Aim To determine the proportion of patients aged below 65 who had heart failure with LVSD who present with ECGs without major abnormalities.
Methods 100 consecutive admissions to the Scottish National Advanced Heart Failure Service at the Golden Jubilee National Hospital, Glasgow who were aged below 65 and had an echocardiogram and ECG available. Ejection fraction was quantified using the Simpson's biplane method. ECGs were independently assessed by two cardiologists blinded to the result of the echocardiograms. Any disagreements were resolved by a third cardiologist. Majorly abnormal ECGs contained ≥1 of: Q-waves, left ventricular hypertrophy (LVH), bundle branch block and atrial fibrillation. Presence of Q waves was assessed subjectively by the two assessors and then using criteria as defined by the Universal Definition of Myocardial Infarction by a third assessor. Similarly the presence of LVH was assessed subjectively and using the Sokolow-Lyon Index. Minor abnormalities of ECG included atrial enlargement, bradycardia, tachycardia, broadening of QRS complex, poor R wave progression, left or right axis deviation, myocardial ischaemia, first degree atrioventricular block, and non-specific ST-T wave changes.

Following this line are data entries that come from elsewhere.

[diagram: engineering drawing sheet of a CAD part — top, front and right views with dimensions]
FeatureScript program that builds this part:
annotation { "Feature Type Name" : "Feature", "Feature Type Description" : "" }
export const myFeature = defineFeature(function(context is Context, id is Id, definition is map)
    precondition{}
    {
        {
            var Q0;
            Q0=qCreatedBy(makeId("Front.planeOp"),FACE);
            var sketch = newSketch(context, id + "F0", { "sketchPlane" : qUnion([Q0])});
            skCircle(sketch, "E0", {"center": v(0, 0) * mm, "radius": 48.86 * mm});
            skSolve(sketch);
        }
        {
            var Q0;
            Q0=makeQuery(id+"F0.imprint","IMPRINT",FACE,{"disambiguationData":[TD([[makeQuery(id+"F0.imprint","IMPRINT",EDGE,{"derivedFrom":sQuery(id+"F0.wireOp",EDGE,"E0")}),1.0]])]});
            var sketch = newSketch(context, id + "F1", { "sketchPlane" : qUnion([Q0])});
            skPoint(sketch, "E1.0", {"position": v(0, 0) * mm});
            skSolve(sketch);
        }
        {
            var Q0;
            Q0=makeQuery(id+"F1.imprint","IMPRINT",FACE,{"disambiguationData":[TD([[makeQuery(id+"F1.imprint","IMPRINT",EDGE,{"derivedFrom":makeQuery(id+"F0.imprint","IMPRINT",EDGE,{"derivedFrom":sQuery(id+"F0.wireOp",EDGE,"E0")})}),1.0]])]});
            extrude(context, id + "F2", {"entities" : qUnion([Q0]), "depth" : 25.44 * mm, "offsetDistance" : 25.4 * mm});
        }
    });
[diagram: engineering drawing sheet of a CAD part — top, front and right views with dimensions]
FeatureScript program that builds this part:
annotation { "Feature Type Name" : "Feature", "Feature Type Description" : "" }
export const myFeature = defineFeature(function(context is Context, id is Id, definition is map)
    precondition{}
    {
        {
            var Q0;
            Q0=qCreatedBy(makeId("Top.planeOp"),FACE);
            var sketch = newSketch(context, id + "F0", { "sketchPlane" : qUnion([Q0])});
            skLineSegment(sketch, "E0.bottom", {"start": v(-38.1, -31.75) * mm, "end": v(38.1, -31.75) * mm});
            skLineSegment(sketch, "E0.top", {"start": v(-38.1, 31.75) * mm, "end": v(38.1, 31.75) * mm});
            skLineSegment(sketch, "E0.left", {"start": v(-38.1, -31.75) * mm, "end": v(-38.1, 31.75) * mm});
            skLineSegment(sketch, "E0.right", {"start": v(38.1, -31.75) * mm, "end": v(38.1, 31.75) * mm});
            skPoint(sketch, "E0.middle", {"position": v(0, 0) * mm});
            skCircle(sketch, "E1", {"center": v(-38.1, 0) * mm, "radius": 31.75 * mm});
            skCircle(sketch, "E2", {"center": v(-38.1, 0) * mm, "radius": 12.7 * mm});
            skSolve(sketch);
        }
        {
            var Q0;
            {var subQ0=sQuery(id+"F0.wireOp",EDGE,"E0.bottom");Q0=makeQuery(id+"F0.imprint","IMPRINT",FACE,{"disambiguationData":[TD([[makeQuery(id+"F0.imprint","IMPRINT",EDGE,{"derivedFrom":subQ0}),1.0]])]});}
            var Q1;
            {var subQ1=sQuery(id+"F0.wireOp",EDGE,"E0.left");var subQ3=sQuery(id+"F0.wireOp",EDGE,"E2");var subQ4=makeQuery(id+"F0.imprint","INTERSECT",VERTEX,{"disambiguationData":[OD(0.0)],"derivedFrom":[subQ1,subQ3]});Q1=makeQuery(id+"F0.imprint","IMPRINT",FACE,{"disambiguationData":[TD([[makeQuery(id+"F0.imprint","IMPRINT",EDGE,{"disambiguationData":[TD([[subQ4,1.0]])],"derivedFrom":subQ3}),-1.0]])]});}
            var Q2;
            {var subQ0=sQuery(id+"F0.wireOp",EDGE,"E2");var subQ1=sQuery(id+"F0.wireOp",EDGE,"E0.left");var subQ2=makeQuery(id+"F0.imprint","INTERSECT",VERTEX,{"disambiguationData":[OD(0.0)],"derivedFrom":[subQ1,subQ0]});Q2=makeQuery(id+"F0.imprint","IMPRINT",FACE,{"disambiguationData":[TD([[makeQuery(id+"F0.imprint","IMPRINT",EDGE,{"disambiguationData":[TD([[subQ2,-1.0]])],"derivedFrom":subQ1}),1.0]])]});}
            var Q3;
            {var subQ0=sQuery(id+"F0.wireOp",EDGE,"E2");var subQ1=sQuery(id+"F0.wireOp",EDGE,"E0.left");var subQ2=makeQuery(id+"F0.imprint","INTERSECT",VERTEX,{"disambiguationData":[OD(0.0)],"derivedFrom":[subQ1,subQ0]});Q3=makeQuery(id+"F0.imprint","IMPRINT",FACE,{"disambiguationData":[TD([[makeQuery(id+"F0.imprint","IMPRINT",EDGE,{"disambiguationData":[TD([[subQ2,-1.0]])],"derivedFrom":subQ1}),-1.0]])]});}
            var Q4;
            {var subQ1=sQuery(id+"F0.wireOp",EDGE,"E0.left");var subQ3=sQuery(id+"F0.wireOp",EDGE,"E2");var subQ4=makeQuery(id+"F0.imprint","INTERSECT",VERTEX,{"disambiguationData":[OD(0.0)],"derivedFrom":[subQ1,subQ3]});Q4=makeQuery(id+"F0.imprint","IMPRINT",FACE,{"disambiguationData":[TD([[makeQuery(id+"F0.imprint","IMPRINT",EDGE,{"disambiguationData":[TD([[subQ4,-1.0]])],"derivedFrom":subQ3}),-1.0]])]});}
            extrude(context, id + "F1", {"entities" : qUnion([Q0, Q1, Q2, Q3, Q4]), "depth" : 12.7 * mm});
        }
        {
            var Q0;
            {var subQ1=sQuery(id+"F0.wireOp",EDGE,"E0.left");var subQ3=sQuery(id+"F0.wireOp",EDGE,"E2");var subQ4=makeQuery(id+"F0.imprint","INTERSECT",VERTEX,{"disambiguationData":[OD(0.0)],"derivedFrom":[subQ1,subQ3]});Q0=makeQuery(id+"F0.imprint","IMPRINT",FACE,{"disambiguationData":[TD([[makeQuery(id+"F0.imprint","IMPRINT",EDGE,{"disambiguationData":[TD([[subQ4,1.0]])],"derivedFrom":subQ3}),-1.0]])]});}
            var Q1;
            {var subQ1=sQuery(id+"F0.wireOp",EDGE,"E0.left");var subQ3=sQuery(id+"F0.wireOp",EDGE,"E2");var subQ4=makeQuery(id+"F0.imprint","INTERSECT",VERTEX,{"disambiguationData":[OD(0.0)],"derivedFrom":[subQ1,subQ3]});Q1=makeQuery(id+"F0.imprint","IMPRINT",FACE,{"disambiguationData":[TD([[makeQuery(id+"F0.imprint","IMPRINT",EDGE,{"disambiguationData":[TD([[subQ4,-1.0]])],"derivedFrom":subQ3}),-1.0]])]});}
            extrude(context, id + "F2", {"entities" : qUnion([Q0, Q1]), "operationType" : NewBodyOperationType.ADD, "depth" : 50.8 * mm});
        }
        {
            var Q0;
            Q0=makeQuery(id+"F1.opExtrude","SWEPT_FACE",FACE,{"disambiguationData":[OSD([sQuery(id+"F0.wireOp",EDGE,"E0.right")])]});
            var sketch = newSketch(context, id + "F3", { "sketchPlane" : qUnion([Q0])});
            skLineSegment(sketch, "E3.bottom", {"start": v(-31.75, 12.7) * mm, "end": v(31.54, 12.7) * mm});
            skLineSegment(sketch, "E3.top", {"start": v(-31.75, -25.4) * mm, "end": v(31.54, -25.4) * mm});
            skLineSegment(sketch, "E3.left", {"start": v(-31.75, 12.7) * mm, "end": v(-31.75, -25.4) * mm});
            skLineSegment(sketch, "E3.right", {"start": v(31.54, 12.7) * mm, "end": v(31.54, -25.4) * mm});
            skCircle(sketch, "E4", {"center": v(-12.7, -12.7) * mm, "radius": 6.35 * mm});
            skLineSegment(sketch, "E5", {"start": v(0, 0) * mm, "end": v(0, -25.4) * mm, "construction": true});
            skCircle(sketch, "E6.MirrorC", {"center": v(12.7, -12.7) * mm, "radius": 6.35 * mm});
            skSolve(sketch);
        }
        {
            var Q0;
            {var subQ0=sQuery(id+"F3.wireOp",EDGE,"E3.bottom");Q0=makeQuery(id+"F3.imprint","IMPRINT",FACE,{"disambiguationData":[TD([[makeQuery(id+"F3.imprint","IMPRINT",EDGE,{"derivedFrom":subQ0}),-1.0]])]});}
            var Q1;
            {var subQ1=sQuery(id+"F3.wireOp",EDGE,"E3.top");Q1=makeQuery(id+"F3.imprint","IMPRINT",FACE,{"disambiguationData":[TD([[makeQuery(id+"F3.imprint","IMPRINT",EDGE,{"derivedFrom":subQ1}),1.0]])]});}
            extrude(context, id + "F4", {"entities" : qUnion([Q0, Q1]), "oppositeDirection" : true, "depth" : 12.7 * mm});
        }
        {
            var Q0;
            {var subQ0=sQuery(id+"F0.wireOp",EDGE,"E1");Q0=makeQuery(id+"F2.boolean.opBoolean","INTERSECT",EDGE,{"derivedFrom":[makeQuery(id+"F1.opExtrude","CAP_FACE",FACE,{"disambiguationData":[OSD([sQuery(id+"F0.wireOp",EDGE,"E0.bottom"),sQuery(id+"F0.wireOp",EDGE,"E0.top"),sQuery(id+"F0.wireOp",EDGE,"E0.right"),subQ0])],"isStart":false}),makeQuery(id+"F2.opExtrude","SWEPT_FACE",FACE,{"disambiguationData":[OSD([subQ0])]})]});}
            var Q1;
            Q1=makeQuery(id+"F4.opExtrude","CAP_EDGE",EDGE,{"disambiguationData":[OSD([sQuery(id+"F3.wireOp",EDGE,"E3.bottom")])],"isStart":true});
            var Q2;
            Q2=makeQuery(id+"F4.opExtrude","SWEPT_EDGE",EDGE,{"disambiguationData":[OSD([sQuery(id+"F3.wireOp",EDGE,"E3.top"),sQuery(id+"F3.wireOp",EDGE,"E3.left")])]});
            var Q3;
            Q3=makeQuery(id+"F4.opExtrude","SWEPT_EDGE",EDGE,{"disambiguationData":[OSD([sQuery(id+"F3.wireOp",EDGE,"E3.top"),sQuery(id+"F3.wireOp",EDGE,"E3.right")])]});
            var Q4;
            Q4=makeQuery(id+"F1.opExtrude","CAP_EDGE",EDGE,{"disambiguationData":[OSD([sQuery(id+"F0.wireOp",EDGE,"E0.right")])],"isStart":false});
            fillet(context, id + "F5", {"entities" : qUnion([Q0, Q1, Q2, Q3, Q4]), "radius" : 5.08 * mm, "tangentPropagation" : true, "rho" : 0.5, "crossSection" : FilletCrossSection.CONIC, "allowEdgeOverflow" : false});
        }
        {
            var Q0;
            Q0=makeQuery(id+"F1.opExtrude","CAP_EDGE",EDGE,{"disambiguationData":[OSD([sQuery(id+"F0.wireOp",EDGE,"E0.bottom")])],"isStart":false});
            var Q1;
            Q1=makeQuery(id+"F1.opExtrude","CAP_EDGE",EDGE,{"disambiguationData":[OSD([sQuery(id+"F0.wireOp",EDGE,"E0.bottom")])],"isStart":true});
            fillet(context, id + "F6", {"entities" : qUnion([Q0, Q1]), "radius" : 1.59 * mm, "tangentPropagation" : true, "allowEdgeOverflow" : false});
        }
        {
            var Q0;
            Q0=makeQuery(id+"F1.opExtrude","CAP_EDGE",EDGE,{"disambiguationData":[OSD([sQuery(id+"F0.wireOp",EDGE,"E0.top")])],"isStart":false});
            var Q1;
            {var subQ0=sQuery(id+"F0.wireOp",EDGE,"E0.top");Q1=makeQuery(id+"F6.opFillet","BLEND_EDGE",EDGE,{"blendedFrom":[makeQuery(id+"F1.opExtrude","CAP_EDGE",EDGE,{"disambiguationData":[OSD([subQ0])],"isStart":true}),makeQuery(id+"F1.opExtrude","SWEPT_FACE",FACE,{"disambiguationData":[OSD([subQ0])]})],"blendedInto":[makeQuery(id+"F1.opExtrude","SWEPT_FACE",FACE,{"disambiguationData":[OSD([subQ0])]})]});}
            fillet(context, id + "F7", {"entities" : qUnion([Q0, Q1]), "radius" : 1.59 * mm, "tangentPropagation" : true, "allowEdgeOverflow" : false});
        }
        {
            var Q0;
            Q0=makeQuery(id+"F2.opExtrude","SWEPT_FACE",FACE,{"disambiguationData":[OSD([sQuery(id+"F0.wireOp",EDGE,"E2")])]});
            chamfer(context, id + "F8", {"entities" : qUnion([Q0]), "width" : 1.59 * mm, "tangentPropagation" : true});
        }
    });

Results Of 100 consecutive patients, 77 were males and 23 females. Mean age was 50 years (range 18–64). 76 had major ECG abnormalities. 22 had only minor ECG abnormalities and no major ECG abnormalities; two had no abnormalities. All patient groups had marked LV systolic dysfunction (ejection fractions of 28.6% ±2.8, 28.4% ±3.4, 25.5% ±6.9 for those with major, minor and no abnormalities on ECG respectively). Analysis by criteria for Q waves demonstrated 71 had major ECG abnormalities, 27 had minor ECG abnormalities and 2 had none. Analysis by criteria for LVH gave the same results as the initial cardiological analysis.
Conclusion Only 71%–76% of patients under the age of 65 have major ECG abnormalities, compared to 98% of patients of any age (2). Young patients with heart failure often have minor ECG abnormalities in the absence of major ECG abnormalities. The index of suspicion of heart failure in young symptomatic patients should be high even in the absence of major ECG.